谢清涯毫不犹豫的甩开他,继续坐回殿中,端起一杯烈酒,一饮而尽,很是不尽兴。
芍媚走过去嗤笑一声,说道:「看来你还是差了点呢。」
少年眼中一怒,原本还是柔情似水的眼中涌上凶狠,说道:「都是彼此彼此罢了,你有空在这里嘲笑旁人,也不见得掂量一下自己几斤几两。」
「嘴硬,还不让人说?」芍媚不屑的转过身,不与他计较。
炎灵儿一舞结束,拖着一袭拽地的长裙坐在谢清涯身旁,百媚千娇的一味在他怀中,谢清涯沉默的看了他一眼,并无表示。

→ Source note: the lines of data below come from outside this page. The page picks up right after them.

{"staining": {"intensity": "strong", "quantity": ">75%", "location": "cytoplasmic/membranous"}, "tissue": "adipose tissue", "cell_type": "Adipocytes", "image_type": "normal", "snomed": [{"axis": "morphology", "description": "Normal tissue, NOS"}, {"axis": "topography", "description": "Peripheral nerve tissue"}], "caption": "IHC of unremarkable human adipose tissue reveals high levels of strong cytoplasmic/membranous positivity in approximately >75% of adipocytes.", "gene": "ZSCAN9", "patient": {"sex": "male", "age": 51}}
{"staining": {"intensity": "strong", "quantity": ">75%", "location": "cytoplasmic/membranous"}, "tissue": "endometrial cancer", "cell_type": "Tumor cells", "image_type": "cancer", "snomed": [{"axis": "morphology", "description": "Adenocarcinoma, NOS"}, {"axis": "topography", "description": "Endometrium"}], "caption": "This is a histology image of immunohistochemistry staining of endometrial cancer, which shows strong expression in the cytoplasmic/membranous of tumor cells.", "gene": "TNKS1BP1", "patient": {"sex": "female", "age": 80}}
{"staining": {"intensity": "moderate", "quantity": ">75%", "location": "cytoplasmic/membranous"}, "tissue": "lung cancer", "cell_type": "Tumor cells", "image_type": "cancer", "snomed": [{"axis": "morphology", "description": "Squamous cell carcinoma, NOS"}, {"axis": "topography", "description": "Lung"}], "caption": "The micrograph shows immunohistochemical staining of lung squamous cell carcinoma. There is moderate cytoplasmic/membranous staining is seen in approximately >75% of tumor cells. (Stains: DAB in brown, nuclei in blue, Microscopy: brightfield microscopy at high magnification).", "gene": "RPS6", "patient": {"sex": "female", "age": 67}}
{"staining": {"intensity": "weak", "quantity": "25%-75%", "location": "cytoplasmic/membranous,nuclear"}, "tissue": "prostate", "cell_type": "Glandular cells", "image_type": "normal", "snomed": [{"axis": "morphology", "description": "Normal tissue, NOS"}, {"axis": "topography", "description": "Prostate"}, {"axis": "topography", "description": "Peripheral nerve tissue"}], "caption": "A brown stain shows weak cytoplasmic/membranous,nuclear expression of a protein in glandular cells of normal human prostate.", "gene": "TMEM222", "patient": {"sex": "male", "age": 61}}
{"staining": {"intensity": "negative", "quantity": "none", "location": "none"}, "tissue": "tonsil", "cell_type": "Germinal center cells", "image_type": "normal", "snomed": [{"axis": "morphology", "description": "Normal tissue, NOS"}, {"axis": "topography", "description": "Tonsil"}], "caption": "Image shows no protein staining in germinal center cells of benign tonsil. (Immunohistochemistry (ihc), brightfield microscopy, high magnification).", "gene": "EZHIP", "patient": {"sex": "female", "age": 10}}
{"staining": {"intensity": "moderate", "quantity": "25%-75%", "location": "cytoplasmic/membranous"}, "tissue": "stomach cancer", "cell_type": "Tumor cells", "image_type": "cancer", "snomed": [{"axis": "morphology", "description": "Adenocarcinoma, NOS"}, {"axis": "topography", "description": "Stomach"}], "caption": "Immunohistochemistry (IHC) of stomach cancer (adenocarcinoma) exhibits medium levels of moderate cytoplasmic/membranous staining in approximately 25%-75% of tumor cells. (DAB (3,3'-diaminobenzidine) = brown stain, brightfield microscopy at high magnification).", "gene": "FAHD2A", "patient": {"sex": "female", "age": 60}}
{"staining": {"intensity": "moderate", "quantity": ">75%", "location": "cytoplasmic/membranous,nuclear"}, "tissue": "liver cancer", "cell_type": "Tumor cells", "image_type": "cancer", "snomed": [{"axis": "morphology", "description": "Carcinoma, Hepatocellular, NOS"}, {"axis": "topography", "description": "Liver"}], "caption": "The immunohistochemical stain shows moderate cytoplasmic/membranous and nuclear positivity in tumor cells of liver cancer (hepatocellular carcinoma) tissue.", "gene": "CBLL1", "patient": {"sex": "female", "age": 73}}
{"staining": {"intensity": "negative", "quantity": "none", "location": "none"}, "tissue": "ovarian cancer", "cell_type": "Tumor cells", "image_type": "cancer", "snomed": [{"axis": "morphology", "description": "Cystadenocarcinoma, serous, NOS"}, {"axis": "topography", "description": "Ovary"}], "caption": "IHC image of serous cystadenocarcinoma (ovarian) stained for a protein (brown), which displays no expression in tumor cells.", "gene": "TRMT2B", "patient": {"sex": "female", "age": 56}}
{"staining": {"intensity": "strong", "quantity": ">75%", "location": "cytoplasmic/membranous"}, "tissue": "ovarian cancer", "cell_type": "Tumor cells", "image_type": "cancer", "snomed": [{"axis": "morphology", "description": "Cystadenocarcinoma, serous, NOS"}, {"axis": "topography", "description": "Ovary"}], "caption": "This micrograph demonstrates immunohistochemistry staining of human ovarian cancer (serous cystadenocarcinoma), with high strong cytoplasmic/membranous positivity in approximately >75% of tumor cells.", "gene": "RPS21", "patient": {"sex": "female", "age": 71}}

「魔君,可是我这舞跳得不好?」炎灵儿不满的在他怀中撒娇:「你为何都不称讚一两句,哪怕是夸夸我这一身舞衣,我心中也是高兴的。」
谢清涯挥袖道:「本君累了,你们都散了。」
「散了吧,魔君今日累了,任何人都不得打扰魔君休息!」炎灵儿爬在谢清涯身侧,想要带着他去榻上休息。
「你也下去。」谢清涯说道。
「魔君……你这是……」
「下去,本君不想重复第二遍。」
「是……」炎灵儿咬牙回道,很是不情愿的离开。
……
月色朦胧,已是夜深。
林音跟随殿中一众小妖退了出来,眼中早已通红,有那么好几次,他都忍不住想要衝上去阻止谢清涯,曾经那个孑然一身,不染纤尘的花君,此刻竟沦落成这般模样,若非他亲眼所见,定然是不会相信,谢清涯会让别人靠近他……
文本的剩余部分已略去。